■ 抜粋箇所
**********

麻倉氏:孤軍奮闘していたLGですが、今年になってパナソニックを引き込んだというのは金星ですね。これにより65型の曲面4K OLEDをヨーロッパで発表しました。おそらくこれは来年に日本にも上陸するでしょう。パネルが韓国製なのは悲しいところですが「待ちに待ったOLED時代がいよいよ到来か」ということでランクインです。

パナソニックの有機ELテレビ「CZ950」。2015年のIFAで欧州向けの市販モデルが公開された

 OLEDは「コントラストが低い」「応答速度が遅い」「視野角が狭い」という“液晶三悪”すべてを圧倒的に凌駕する基本性能を持っています。その上に形の自由が効くということで、将来的には折りたたみや巻取りなどが視野に入っており、テレビの形そのものを変える可能性もある次世代デバイスです。LGは液晶からOLEDにシフトを始めていて、今年は60万台、来年は150万台という生産台数を発表しました。ハイエンド市場でいよいよ本格的にOLEDが来るか、見ものですね。

 OLEDのポイントは何といっても自発光デバイスということでしょう。ブラウン管やプラズマが自発光だったのに対して、今はバックライトの液晶がその地位を奪っている状態です。が、実際問題で液晶とプラズマでは、あの当時の画質は圧倒的にプラズマの方が上だったと私は思います。

 ハイエンド市場でプラズマが唯一液晶に勝てなかったのは、「営業輝度」、つまり店頭での明るさです。明るい売り場で煌々と光る液晶は見栄えが良かったという訳です。「これではイカン」ということでパナソニックは一度輝度を上げたプラズマを作った事もあったのですが、輝度は高いが色がおかしいとか、ノイズが増えたといったトラブルが発生し、画質のバランスが崩れてしまいました。プラズマはプラズマの守備範囲があったのですが、それが営業的には外れていたのです。

**********

■ 指示 1
OLEDの抜粋のうち、「OLEDのポイントは何といっ」から始まり「営業的には外れていたのです。」で終わる部分を、一字一句そのまま書き写してください。
■ 指示 2
OLEDの抜粋によると、ハイエンド市場でプラズマが唯一液晶に勝てなかった点は何ですか。その理由とあわせて一～三文で説明してください。
この後に続く記録は、OLEDの抜粋とは別の出典から取られたものです。

■ 表示情報
**********

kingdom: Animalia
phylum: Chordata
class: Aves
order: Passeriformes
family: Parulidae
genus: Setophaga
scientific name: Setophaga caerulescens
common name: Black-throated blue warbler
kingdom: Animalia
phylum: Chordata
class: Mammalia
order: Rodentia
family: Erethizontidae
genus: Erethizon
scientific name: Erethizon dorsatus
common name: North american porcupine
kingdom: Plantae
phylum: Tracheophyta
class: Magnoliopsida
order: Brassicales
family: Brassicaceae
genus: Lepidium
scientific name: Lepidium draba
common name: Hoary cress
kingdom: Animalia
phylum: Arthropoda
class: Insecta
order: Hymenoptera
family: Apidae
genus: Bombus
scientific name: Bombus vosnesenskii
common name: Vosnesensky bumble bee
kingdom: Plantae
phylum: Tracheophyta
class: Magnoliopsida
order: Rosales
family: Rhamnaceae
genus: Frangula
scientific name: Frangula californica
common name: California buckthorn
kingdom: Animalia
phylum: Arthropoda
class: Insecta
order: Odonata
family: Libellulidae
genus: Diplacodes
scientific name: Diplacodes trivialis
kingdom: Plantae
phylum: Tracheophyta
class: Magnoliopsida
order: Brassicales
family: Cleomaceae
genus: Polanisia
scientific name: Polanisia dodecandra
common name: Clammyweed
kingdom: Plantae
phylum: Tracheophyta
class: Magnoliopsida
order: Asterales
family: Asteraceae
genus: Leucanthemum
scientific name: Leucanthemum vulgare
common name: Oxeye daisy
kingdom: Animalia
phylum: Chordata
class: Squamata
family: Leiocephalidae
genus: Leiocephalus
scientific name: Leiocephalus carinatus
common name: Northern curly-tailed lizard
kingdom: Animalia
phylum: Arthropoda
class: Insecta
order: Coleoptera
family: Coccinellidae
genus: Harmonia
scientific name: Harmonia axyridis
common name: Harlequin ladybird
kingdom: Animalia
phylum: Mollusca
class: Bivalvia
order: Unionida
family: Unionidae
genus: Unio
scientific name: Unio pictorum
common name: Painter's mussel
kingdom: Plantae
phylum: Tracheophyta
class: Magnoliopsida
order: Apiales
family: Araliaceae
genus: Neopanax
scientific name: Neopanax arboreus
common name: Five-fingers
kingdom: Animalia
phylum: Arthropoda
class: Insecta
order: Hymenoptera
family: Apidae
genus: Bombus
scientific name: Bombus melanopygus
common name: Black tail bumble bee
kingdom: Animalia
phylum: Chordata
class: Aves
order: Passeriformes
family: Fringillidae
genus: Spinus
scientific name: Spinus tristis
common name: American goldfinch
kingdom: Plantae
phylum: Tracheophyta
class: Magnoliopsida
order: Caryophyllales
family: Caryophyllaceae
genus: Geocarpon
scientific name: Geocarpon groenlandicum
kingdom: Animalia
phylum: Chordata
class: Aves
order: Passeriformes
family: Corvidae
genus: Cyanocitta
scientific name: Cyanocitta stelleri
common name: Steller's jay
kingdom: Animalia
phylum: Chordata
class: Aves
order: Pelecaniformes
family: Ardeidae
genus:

**********

■ 解答 1
OLEDのポイントは何といっても自発光デバイスということでしょう。ブラウン管やプラズマが自発光だったのに対して、今はバックライトの液晶がその地位を奪っている状態です。が、実際問題で液晶とプラズマでは、あの当時の画質は圧倒的にプラズマの方が上だったと私は思います。

 ハイエンド市場でプラズマが唯一液晶に勝てなかったのは、「営業輝度」、つまり店頭での明るさです。明るい売り場で煌々と光る液晶は見栄えが良かったという訳です。「これではイカン」ということでパナソニックは一度輝度を上げたプラズマを作った事もあったのですが、輝度は高いが色がおかしいとか、ノイズが増えたといったトラブルが発生し、画質のバランスが崩れてしまいました。プラズマはプラズマの守備範囲があったのですが、それが営業的には外れていたのです。

■ 解答 2
プラズマが液晶に勝てなかったのは「営業輝度」、つまり店頭での明るさです。明るい売り場で煌々と光る液晶のほうが見栄えが良かったためです。